Personally, I go with the former method where we use the latest versions
of plugins and build them into the Docker image, mainly because it
feels like less maintenance whilst remaining deterministic.
3.4 Orchestrators#
In a project with proper infrastructure you are likely using some kind of orchestrator like Kubernetes, Nomad, or Docker Swarm.
The purpose of this tutorial was to strip away the added complexity that comes with these tools.
My hope would be that you can now use some of the orchestrators' capabilities and community support to improve your deployment and configuration of Jenkins.
For example, if you are using Kubernetes, then there is a very powerful Helm chart available for Jenkins.
We have been using Flux to deploy Jenkins using HelmReleases.
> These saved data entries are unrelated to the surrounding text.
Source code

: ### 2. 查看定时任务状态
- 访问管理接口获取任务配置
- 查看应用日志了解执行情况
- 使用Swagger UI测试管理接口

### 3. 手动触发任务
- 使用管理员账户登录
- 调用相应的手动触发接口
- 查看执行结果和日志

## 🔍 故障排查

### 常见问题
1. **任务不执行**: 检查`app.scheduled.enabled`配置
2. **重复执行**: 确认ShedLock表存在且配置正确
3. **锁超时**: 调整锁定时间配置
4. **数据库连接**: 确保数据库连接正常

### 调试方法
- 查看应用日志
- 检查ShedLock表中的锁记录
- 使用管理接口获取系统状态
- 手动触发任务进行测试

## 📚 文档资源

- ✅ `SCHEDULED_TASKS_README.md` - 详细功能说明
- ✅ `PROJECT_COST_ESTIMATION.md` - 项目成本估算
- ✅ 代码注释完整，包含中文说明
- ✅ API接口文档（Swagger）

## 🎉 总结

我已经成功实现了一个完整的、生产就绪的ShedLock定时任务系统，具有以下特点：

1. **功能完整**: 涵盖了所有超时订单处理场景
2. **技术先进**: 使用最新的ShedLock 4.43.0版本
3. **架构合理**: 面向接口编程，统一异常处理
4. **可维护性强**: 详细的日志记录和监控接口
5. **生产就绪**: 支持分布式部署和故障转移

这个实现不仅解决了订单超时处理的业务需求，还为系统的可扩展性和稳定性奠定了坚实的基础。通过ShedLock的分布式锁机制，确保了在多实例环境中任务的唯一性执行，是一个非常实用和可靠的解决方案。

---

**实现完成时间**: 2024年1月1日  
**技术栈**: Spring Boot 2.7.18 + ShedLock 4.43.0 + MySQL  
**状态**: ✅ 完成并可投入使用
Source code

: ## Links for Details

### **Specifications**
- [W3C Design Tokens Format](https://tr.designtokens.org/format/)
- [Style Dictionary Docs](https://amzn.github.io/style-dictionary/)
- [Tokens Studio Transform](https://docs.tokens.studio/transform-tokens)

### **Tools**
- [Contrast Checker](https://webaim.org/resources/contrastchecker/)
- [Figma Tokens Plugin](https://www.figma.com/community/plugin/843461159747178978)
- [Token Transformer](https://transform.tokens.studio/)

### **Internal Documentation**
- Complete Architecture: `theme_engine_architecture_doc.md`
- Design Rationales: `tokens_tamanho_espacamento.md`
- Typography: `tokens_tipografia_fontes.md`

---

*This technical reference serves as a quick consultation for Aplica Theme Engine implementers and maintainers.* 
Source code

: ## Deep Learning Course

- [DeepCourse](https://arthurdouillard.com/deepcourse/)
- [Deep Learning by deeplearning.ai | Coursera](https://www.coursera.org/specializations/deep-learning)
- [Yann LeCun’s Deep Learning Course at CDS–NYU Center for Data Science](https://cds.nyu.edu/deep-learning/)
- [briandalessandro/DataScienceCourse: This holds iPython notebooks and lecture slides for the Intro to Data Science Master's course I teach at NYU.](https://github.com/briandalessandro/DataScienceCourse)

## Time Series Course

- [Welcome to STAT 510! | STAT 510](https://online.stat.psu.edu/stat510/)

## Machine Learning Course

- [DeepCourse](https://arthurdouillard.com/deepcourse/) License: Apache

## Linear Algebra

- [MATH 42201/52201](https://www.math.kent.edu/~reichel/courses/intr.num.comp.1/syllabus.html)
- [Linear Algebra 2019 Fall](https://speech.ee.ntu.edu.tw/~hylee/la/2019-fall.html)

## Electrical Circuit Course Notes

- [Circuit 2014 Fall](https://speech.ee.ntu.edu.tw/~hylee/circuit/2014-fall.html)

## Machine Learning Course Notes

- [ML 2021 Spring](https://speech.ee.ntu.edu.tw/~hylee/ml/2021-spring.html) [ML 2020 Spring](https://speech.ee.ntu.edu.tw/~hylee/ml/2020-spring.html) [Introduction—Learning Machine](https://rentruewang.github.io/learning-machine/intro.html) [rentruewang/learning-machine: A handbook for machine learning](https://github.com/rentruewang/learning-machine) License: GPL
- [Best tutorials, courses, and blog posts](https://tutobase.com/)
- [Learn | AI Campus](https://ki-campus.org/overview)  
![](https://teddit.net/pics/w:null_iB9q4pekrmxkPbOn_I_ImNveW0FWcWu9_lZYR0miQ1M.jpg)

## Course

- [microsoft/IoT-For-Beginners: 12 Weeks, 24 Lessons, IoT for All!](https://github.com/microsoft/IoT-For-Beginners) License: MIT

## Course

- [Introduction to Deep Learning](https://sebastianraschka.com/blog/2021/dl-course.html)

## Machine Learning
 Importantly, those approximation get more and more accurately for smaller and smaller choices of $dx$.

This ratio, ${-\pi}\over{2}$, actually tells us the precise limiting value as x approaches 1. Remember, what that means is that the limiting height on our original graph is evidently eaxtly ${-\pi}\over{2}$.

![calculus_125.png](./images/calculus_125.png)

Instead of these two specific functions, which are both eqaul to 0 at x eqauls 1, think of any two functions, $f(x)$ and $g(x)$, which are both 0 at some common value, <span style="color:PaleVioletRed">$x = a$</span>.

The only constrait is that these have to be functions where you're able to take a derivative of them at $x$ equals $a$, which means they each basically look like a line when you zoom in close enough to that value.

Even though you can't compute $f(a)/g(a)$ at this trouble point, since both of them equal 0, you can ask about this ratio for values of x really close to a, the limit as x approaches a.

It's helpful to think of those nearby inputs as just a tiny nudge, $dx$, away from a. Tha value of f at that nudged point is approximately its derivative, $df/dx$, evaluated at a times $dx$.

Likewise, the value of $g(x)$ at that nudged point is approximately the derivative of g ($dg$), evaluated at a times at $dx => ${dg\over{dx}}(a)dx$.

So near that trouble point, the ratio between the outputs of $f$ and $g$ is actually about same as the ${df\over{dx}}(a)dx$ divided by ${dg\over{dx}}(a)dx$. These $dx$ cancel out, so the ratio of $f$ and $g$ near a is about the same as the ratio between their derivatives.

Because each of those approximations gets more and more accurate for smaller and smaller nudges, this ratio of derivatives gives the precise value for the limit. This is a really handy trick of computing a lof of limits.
For newcomers to this environment, there are a lot of extra layers between the deployment and Jenkins config-as-code, so it is not exactly a gentle introduction. It does provide a much better experience from the operations side, though.
Consider this when you move your Jenkins config-as-code to production.
3.5 Plugins#
One of the things that made Jenkins so popular and easy to use is its plugin
ecosystem. Conversely, the plugin ecosystem can become a bit of a nightmare
when ensuring cross-plugin compatibility, maintenance, upgrades, and so on.
So, the question arises: should you use plugins? Using Jenkins without
them would make it pretty useless because everything is implemented as a
plugin, including pipelines, config-as-code, job-dsl, docker, kubernetes, etc.
The most important thing is to ensure you have a minimal set of plugins to help you achieve your goals. Also, and this goes for any OSS tool, framework, library,
package, etc. - check the stability of the project and the community around it. Is
it being maintained? Are issues resolved? Are there any any other factors that can help
you reach a good judgement on whether to use a plugin or not.
Fortunately, if you have made it this far in the tutorial you will be jubilant
to hear that managing Jenkins using Config as Code is a VERY GOOD approach
to avoiding Jenkins plugin bloat and ending up with a Jenkinstein managing
your CI process.
Conclusion#
Hopefully this tutorial has given you a basic introduction to Jenkins config-as-code and given you a working setup to develop. We will be publishing a tutorial on Jenkins pipelines as a natural follow-up to this.